With housing costs increasing rapidly in reaction to high demand and undersupply, the impact on home loans is split three ways pretty equally.
The first – and possibly hardest hit demographic – are new home buyers. Those looking at buying their first home will likely feel the impact at its most raw level. The problem here is simply that there are not enough houses to meet demand. The flow on effect of this is that house prices in most regions are rocketing, and lending criteria is tightening, meaning more and more hardworking Kiwi’s are being locked out of a super competitive market.
Then there are the owner-occupier home owners with existing home loans. Here the impact will be felt the least – but that doesn’t mean it won’t be felt. The higher level of borrowing means these lovely low interest rates may not be as helpful as they would have been a year or two ago. It is also a good idea to consider the fact that borrowing while interest rates are so low means the impact of any interest increases on your budget could be pretty hard hitting.
Finally, there are the landlords –the ones that people assume are just sitting back looking smug and milking the cash cow. While they have managed to achieve a feat multiple times that many may never achieve, they still have home loans too – and probably pretty hefty ones – so they feel the pinch too.
Increased housing costs affect all of us and while it may sound volatile and stormy, it’s really just a pick n’ mix of plusses and minuses:
Not all negative impacts have a negative effect
While the huge demand and pressure on the housing market has caused lenders to impose stricter lending criteria, there are signs that this may help put a damper on rising house prices. Basically because less people now qualify for such strict lending conditions, there’s less competition in the market, and we are slowly starting to see sales easing up in some regions. This doesn’t mean the demand for housing is no longer there, it just means that…

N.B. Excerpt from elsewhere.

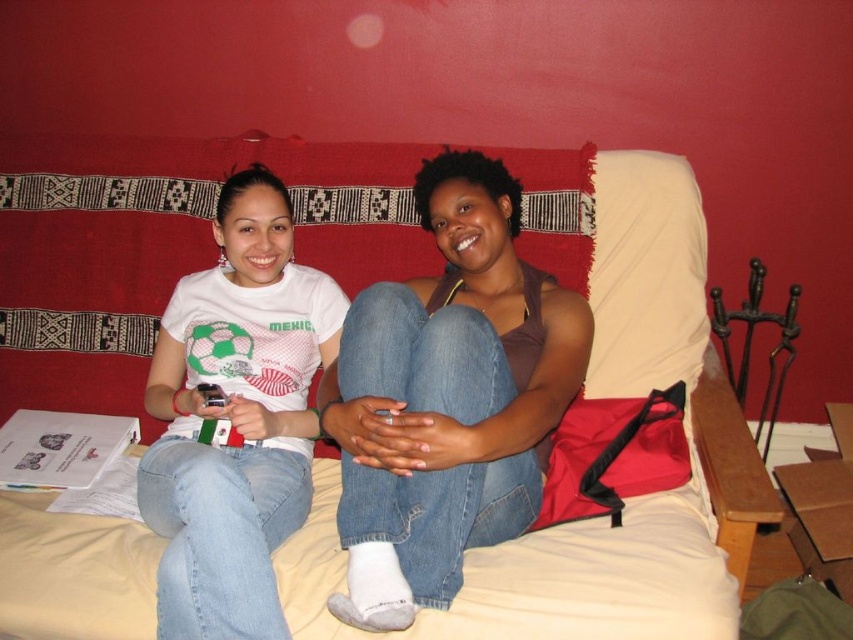
You are standing in the room and want to place a small gift on the beige fabric bed at center. The point given is point (544, 577). Is this point on the beige fabric bed at center?

Yes, the point (544, 577) is on the beige fabric bed at center according to the provided coordinates.

You are a photographer standing 1.2 meters away from the camera. You want to adjust the focus on the brown matte tank top at center. Can you reach it without moving your position?

The distance between the brown matte tank top at center and the camera is 1.13 meters. Since you are 1.2 meters away from the camera, you can extend your arm to reach the brown matte tank top at center as the total distance from you to the tank top would be 2.33 meters. However, typical arm length is about 0.7 meters, so you might need to move closer to reach it.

Low interest rates may not have as positive an effect as they could have
Despite fixed rates being as low as 4.19% (as at July 2016) the higher housing costs could mean you are paying more now than a year ago when rates were nearer to 6% – people are borrowing more to cover higher house costs, mortgage repayments have increased on average by around 5-15%.

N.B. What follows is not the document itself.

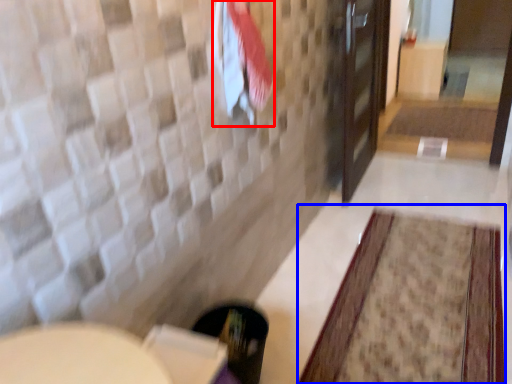
Question: Among these objects, which one is nearest to the camera, beach towel (highlighted by a red box) or bath mat (highlighted by a blue box)?

Choices:
 (A) beach towel
 (B) bath mat

Answer: (A)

Rent prices are firmly at an all time high
This is 50/50 awesome/awful depending on which side of the rental line you are on. It’s good news for landlords – while rents still may not cover the increases to home loans entirely, the demand for rentals is high so you can expect to have consistent rental income flowing in. For renter it’s a bit of a tough one to swallow. Sadly, there’s just not enough houses and it’s becoming increasingly difficult to find an affordable rental that isn’t falling down on itself or won’t require an hours commute to work.

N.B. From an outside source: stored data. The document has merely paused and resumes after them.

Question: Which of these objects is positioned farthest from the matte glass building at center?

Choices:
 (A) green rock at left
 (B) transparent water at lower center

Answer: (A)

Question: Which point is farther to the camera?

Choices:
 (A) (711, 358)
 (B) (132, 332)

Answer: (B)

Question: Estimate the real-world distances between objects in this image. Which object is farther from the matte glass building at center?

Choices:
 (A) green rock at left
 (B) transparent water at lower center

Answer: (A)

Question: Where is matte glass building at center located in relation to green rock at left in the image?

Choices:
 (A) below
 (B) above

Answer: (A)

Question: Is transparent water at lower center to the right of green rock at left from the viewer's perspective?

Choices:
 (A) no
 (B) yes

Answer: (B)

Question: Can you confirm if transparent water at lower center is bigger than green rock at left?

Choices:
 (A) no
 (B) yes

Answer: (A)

Does that mean that a home loan may be more affordable?
Possibly, yes. That is one of the upsides to peaking rental prices – it may just be more affordable to pay a home loan than sky high rents. Do the research, triple check your figures, and the numbers may surprise you.
We’ll leave developers out of this one
The impact on developers will be felt in a much different way. Think of all those terms cropping up lately – forced development, rates hikes, land banking and such. An interesting topic, but one for another day.
As you can see, it’s a mixed bag of positive and negative impacts – as with everything. Weighing up which section of the market you think is best for you and your finances isn’t always easy, but there are a number of factors to consider before making a decision.